PO’L:  The call to write The Sampo came when I visited the National Museum in Helsinki in July 2011. The building of the museum has a spacious atrium, crowned with a beautiful dome, the pendentives for which are decorated with four frescos by the great Finnish art nouveau painter Akseli Gallen-Kallela. The frescos depict scenes from the Kalevala, the Finnish national epic, compiled in the early 1800s by Elias Lönnrot, a district health officer and folklorist, who collected orally transmitted poems from the peoples of Karelia, a northeast-central region in Finland, concerning the deeds of a band of heroes, especially Väinämöinen, the wizard-singer, Ilmarinen, the primordial smith, and Louhi, a sorceress of the north country.
Looking up into that dome, gazing at Gallen-Kallela’s frescos, I had a holographic flash, seeing as a sudden whole a poem I could write. I took note of the idea in a notebook shortly after, and then didn’t really do anything with it until January 2012, though I had written the first ten or fifteen lines the previous November.
During the previous few years, I had been experimenting with a technique for doing loose translations - para–translations I think of them – involving the use of the period as a measuring device, both to mark time and also to build and release tension. I first used this technique in two sections in Phosphorescence of Thought, for a loose version of Georg Trakl’s poem “Helian,” and a more adventuresome rendering of portions of Euripides’s Bacchae. I returned to this technique, testing it more deeply, in a version of the Actaeon passage from The Metamorphoses, which I called “The Dogs.” When I applied this technique to The Sampo material, the connection felt natural.
The experiment itself involves imagist flashes, you could say. I was inspired in part by Christopher Logue’s imagist epic in War Music, to a small degree. To a larger degree, I was inspired by Thomas Meyer’s poetry, especially his poem “Rilke,” which translates parts of the first and sixth “Duino Elegies,” but also his books Coromandel and Kintsugi. I was also guided significantly by thinking practically about how to envision in English poetry the discoveries presented in “The Chinese Written Character as a Medium for Poetry,” specifically Pound/Fenellosa’s assertion that there are no verbs in classical Chinese, only the images of nouns in contextual motion. At one point in the essay, Fenellosa writes, “Things are only the terminal points, or rather the meeting points, of actions, cross-sections cut through actions, snap-shots… The eye sees noun and verb as one: things in motion, motion in things…” This characterizes my technique: limited use of verbs, maximum sense of the animating force of nouns. The poem puts things into motion.

================

■ **GOALS**
**1)** Edit the passage about writing The Sampo, starting at "PO’L:  The call" and ending at "the north country.", so that "frescos" becomes "murals".
**2)** Continue the passage about writing The Sampo from the point where it stops.
The records have no connection to the passage about writing The Sampo.

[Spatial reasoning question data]
================

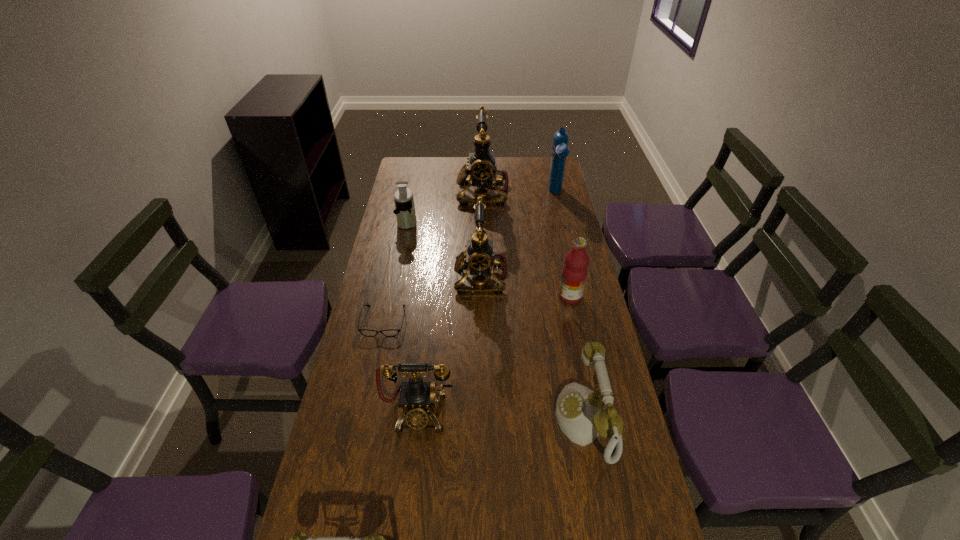
The width and height of the screenshot is (960, 540). What are the coordinates of `vacant space located on the label of the fruit juice` in the screenshot? It's located at (530, 296).

The height and width of the screenshot is (540, 960). Find the location of `free location located on the label of the fruit juice`. free location located on the label of the fruit juice is located at coordinates (544, 296).

Where is `vacant space located 0.140m on the front of the smallest black telephone, featuring the rotary dial`? Image resolution: width=960 pixels, height=540 pixels. vacant space located 0.140m on the front of the smallest black telephone, featuring the rotary dial is located at coordinates (410, 491).

At what (x,y) coordinates should I click in order to perform the action: click on free space located 0.160m on the back of the juicer. Please return your answer as a coordinate pair (x, y). Looking at the image, I should click on (413, 193).

The width and height of the screenshot is (960, 540). Identify the location of blank space located 0.100m on the dial of the farther white telephone. (518, 421).

Image resolution: width=960 pixels, height=540 pixels. I want to click on free space located on the dial of the farther white telephone, so click(482, 421).

Where is `free space located on the dial of the farther white telephone`? free space located on the dial of the farther white telephone is located at coordinates (422, 421).

Identify the location of free space located on the front-facing side of the fourth nearest object. (356, 451).

Locate an element on the screen. This screenshot has width=960, height=540. object that is at the far edge is located at coordinates (483, 172).

Identify the location of telephone located at the left edge. The height and width of the screenshot is (540, 960). (417, 400).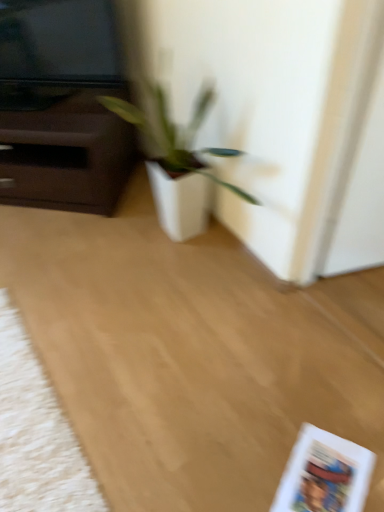
Where is `white fluffy mat at lower left`? This screenshot has width=384, height=512. white fluffy mat at lower left is located at coordinates (36, 433).

Image resolution: width=384 pixels, height=512 pixels. In order to click on white fluffy mat at lower left in this screenshot , I will do `click(36, 433)`.

In the scene shown: Is white fluffy mat at lower left oriented away from white matte plant pot at center?

No, white fluffy mat at lower left is not facing away from white matte plant pot at center.

From the image's perspective, who appears lower, white fluffy mat at lower left or white matte plant pot at center?

white fluffy mat at lower left.

Is white fluffy mat at lower left situated inside white matte plant pot at center or outside?

The correct answer is: inside.

Considering the positions of objects white fluffy mat at lower left and white matte plant pot at center in the image provided, who is more to the left, white fluffy mat at lower left or white matte plant pot at center?

white fluffy mat at lower left.

How different are the orientations of white matte pot at center and white matte paperback book at lower right in degrees?

There is a 28.7-degree angle between the facing directions of white matte pot at center and white matte paperback book at lower right.

Is white matte pot at center in contact with white matte paperback book at lower right?

white matte pot at center and white matte paperback book at lower right are not in contact.

Is white matte pot at center looking in the opposite direction of white matte paperback book at lower right?

No.

Is white matte plant pot at center aimed at white fluffy mat at lower left?

No, white matte plant pot at center is not aimed at white fluffy mat at lower left.

Could white fluffy mat at lower left be considered to be inside white matte plant pot at center?

Absolutely, white fluffy mat at lower left is inside white matte plant pot at center.

Identify the location of plain that appears in front of the white fluffy mat at lower left. The height and width of the screenshot is (512, 384). (192, 355).

Does white matte plant pot at center have a greater width compared to white fluffy mat at lower left?

Correct, the width of white matte plant pot at center exceeds that of white fluffy mat at lower left.

What are the coordinates of `houseplant lying behind the white matte plant pot at center` in the screenshot? It's located at pos(177,163).

Considering the positions of objects white matte pot at center and white matte plant pot at center in the image provided, who is in front, white matte pot at center or white matte plant pot at center?

white matte plant pot at center is closer to the camera.

Is white matte pot at center bigger or smaller than white matte plant pot at center?

Considering their sizes, white matte pot at center takes up less space than white matte plant pot at center.

Does point (8, 399) come farther from viewer compared to point (363, 475)?

Yes, it is behind point (363, 475).

Is the depth of white fluffy mat at lower left less than that of white matte paperback book at lower right?

Yes, white fluffy mat at lower left is closer to the viewer.

Between white fluffy mat at lower left and white matte paperback book at lower right, which one has larger size?

white fluffy mat at lower left.

Is white fluffy mat at lower left facing towards white matte paperback book at lower right?

No, white fluffy mat at lower left is not turned towards white matte paperback book at lower right.

Which of these two, white matte pot at center or white fluffy mat at lower left, is bigger?

white matte pot at center is bigger.

Is white matte pot at center next to white fluffy mat at lower left and touching it?

There is a gap between white matte pot at center and white fluffy mat at lower left.

Is white matte pot at center oriented towards white fluffy mat at lower left?

Yes.

Which object is positioned more to the left, white matte pot at center or white fluffy mat at lower left?

white fluffy mat at lower left is more to the left.

From the image's perspective, is white matte plant pot at center positioned above or below white matte pot at center?

From the image's perspective, white matte plant pot at center appears below white matte pot at center.

Considering the sizes of objects white matte plant pot at center and white matte pot at center in the image provided, who is thinner, white matte plant pot at center or white matte pot at center?

white matte pot at center is thinner.

Can you confirm if white matte plant pot at center is taller than white matte pot at center?

In fact, white matte plant pot at center may be shorter than white matte pot at center.

Can we say white matte plant pot at center lies outside white matte pot at center?

Yes, white matte plant pot at center is outside of white matte pot at center.

The width and height of the screenshot is (384, 512). I want to click on mat that is above the white matte plant pot at center (from a real-world perspective), so click(x=36, y=433).

The image size is (384, 512). What are the coordinates of `houseplant that appears behind the white matte paperback book at lower right` in the screenshot? It's located at (177, 163).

================

■ **RESPONSES BY TASK**
**1)**
PO’L:  The call to write The Sampo came when I visited the National Museum in Helsinki in July 2011. The building of the museum has a spacious atrium, crowned with a beautiful dome, the pendentives for which are decorated with four murals by the great Finnish art nouveau painter Akseli Gallen-Kallela. The murals depict scenes from the Kalevala, the Finnish national epic, compiled in the early 1800s by Elias Lönnrot, a district health officer and folklorist, who collected orally transmitted poems from the peoples of Karelia, a northeast-central region in Finland, concerning the deeds of a band of heroes, especially Väinämöinen, the wizard-singer, Ilmarinen, the primordial smith, and Louhi, a sorceress of the north country.

**2)**
The question of the call moves to something deeper of course. How does a poem flash as an entire holographic thing in an instant? It came from some deep source, of course. What’s the source? Fantasy. In looking at Gallen-Kallela’s frescoes, I saw that I could write a fantasy poem, with a wizard, a magic sword, a sorceress, a mysterious talismanic object. Furthermore, and more richly, I was already keenly familiar with Gallen-Kallela’s frescos, though I didn’t remember it. As a teen-ager, I loved the Time-Life “Enchanted World” series, the first volume of which, Wizards and Witches, I pored over avidly. It begins with a story, “Singers at the World’s Dawn,” which retells the story of Väinämöinen and the Sampo. So, in effect, the call to make this poem came from the sixteen-year-old version of myself.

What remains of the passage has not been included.